Major Legislative Changes

Legislative changes 1989 The Financial Institutions Reform, Recovery and Enforcement Act of 1989 (FIRREA) added section 807 to the existing CRA statutes to improve the area concerning insured depository institution examinations. The new language now required the appropriate Federal regulatory agency to prepare a written evaluation after completing the examination of an institution's record in meeting the credit needs of its entire community.
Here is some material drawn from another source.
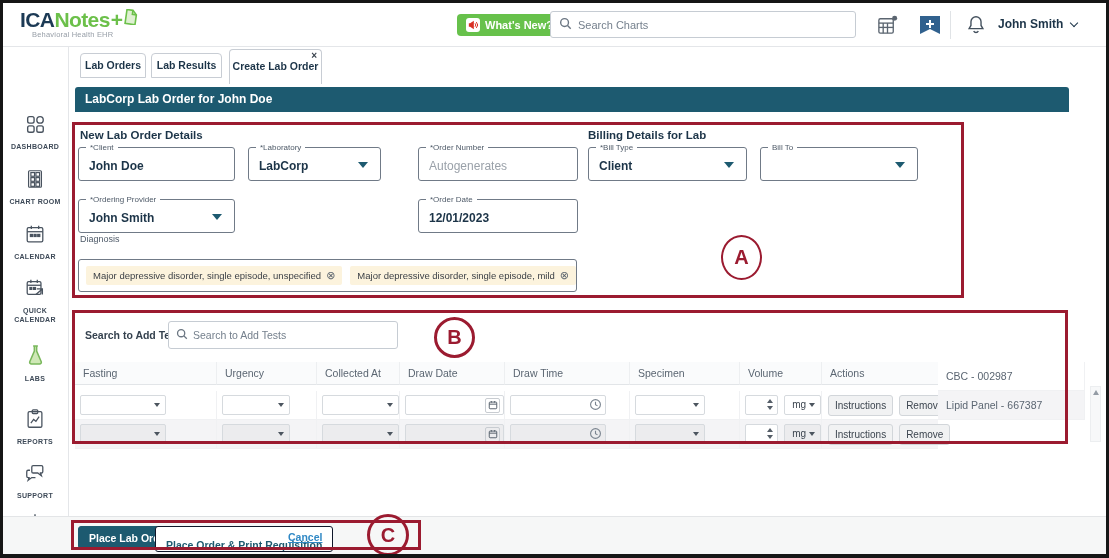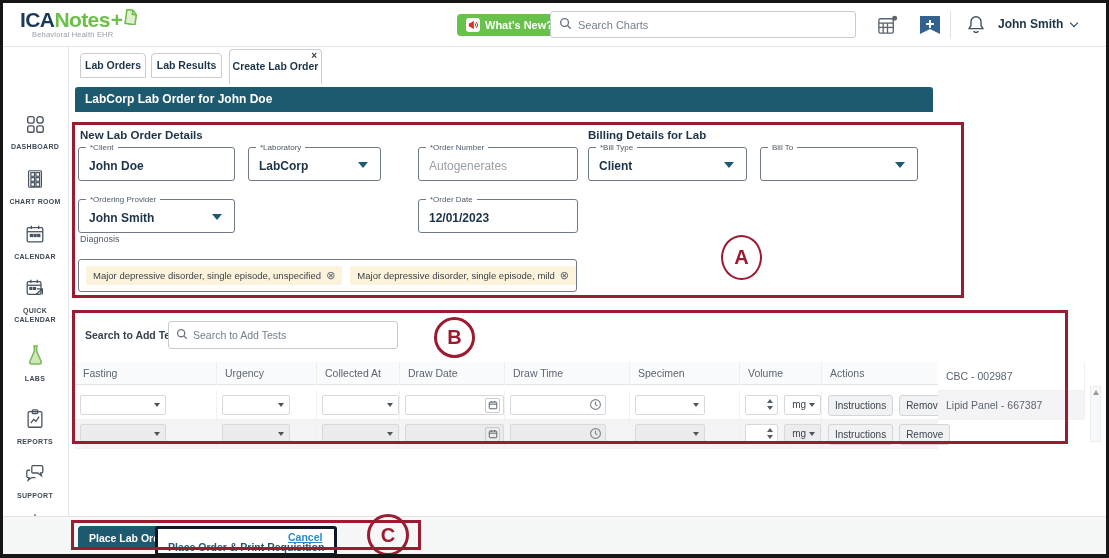"LabCorp Lab Order for John" .banner { width: 858px -> 994px }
These evaluation reports were divided into separate sections –
  • one confidential; allowing the evaluated institution to retain its proprietary and personal information integrity, and
  • the other made public; intended to increase access and oversight of the CRS examination process.
Legislative changes 1991

The existing CRA statute was amended once again upon the enactment of the Resolution Trust Corporation Refinancing, Restructuring, and Improvement Act of 1991.

Upon the addition of section 808 to the existing CRA statutes by the Act, any depository institution which donated, sold with favorable terms or made available on a rent-free basis any branch of such institutions, the amount of the contribution or the amount of the loss incurred in connection with such activity would go towards meeting the credit needs of the institution's community. This would be taken into consideration when CRA examinations were evaluated.

Regulatory changes 1995 By early 1995, the proposed CRA regulations were substantially revised to address criticisms that the regulations, and the agencies' implementation of them through the examination process to date, were too process-oriented, burdensome, and not sufficiently focused on actual results.
  • The CRA examination process itself was reformed to incorporate the pending changes.
  • Information about banking institutions' CRA ratings was made available via web page for public review as well.
  • The Office of the Comptroller of the Currency (OCC) also moved to revise its regulation structure allowing lenders subject to the CRA to claim community development loan credits for loans made to help finance the environmental cleanup or redevelopment of industrial sites when it was part of an effort to revitalize the low- and moderate-income community where the site was located.
Regulatory changes 2007 The Office of Thrift Supervision (OTS) proposed revising and started to solicit public comment regarding the complete alignment of its CRA rule with the CRA rules of the other three federal banking agencies in November 2006.
This OTS rule revision aligned with that of the other agencies by:
  1. eliminating the option of alternative weights for lending, investment, and service under the large, retail savings association test;
  2. defining institutions with assets between $250 million and $1 billion as "intermediate small savings associations" subject to a new community development test;
  3. indexing the asset threshold for "small" and "intermediate small" savings associations annually based on changes to the Consumer Price Index (CPI); and
  4. clarifying the adverse impact on a savings association's CRA rating where the OTS finds evidence of discrimination or other illegal credit practices.